TIME FOR EXPERIMENTATION. Fox says an ad-supported model is in the works and is likely to be announced soon. "We think there are opportunities for multiple business models—consumers want to use their content in multiple different ways…and in the very near future there will be an advertising supported model," says Peter Levinsohn, president of Fox Digital Media: "You will see an announcement shortly about the possibility of making content available in an ad-supported way on our station Web sites. So, within the next 12 to 18 months, you will see us experiment."
Indeed, online video advertising will jump from $385 million this year to $2.35 billion by 2010, eMarketer predicts. If estimates prove correct, the total amount in 2010 will still only represent about 8% of the overall advertising pie. Still, much of that tally would be pure profit for content providers since they would be simply making shows, already created for television or the big screen, available online.
Thomas McInerney, CEO of Guba, also sees increased cooperation between networks and Internet video sites. In fact, he thinks eventually many studios will follow the model of News Corp. and acquire Internet sites to distribute their shows and advertiser content over the Web.
OPEN TO ACQUISITION. "There are two paths the studios can take," McInerney says. "They can basically partner with existing Internet distributors, whether it is Guba or Apple (AAPL
), or they can distribute through their own properties. And the nice thing about distributing through their own properties is they don't have to give part of the margin to a Guba, Google, or an Apple." His bias clear, McInerney says Guba would be open to such an acquisition.

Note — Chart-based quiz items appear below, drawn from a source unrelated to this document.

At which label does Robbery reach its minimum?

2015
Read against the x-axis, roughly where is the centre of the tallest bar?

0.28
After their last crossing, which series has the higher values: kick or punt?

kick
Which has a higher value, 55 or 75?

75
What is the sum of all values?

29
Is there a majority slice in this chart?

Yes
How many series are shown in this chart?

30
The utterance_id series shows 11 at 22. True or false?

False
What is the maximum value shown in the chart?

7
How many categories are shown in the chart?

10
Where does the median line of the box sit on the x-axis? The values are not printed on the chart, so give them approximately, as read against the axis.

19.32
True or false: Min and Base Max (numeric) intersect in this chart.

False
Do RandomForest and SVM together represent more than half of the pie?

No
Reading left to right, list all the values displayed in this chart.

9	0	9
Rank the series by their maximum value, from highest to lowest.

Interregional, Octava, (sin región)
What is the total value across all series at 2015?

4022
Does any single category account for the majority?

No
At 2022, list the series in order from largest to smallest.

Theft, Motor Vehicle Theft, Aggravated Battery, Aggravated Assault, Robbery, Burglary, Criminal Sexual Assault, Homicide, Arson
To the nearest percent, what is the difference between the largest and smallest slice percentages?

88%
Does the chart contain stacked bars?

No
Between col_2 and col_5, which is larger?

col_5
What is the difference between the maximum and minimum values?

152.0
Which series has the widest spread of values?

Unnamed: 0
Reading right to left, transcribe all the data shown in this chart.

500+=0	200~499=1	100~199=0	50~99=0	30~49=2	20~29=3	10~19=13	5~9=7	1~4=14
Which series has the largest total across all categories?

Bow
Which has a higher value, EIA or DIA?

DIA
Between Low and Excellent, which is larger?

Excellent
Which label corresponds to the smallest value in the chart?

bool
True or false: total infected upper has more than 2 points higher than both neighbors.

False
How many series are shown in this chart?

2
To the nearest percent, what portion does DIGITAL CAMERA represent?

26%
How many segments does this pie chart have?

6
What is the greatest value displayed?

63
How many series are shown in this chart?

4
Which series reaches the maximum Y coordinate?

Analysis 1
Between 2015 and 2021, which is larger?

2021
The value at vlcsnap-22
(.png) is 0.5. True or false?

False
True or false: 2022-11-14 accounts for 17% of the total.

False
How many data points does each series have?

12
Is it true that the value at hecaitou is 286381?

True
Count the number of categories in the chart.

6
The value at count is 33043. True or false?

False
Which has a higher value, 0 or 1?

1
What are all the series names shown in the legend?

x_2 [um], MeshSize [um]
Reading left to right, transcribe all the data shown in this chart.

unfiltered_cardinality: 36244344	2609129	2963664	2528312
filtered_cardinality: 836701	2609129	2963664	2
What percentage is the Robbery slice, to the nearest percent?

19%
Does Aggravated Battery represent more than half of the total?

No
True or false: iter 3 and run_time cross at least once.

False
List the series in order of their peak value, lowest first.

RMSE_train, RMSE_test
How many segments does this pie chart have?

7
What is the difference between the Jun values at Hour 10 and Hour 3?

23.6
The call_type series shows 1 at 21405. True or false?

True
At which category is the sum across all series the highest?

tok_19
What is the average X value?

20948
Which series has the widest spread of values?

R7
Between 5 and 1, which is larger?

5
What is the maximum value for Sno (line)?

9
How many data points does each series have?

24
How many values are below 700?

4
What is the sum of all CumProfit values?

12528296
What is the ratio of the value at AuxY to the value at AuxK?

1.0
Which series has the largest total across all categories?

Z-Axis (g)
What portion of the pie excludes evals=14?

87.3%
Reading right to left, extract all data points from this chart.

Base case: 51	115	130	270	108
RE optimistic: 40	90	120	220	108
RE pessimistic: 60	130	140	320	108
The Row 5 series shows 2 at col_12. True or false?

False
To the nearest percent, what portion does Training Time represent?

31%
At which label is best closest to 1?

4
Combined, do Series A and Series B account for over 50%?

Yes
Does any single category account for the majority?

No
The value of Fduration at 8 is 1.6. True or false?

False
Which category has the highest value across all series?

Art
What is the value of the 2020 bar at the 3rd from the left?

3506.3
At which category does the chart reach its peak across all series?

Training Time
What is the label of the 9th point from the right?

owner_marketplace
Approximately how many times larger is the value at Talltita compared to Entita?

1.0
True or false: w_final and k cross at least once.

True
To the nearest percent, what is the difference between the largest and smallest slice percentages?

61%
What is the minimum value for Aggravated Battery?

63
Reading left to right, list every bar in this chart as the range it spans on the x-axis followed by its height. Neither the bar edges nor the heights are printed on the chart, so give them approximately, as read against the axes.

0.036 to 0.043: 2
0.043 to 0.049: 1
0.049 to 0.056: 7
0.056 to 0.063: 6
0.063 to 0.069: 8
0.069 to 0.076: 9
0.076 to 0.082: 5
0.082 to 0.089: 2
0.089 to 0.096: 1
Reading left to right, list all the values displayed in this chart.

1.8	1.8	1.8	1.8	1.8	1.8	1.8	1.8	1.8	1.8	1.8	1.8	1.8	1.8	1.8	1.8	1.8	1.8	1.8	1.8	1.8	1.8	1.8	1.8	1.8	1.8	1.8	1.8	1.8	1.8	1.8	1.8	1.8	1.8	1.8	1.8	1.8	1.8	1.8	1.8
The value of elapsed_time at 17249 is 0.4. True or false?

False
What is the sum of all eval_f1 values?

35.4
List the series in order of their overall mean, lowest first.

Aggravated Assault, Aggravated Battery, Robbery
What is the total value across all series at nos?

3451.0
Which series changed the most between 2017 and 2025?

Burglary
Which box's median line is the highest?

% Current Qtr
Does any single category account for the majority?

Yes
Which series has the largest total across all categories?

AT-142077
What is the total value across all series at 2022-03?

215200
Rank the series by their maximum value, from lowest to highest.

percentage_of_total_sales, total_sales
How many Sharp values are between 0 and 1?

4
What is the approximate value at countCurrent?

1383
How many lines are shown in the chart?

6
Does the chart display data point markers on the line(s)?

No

The site already has distribution partnerships with Warner Bros. and others.
Content providers already are using in-house online distribution channels. AOL's video site, which debuted on Aug. 3, has clips from many networks owned by parent company Time Warner as well as other major networks (see BusinessWeek.com, 08/07/06, "AOL Video: Close But No TiVo"). Its content, which includes full-length shows and video clips, is largely free, thanks to advertisements inserted before most videos. Google, too, offers free videos supported by commercials that are bundled with content.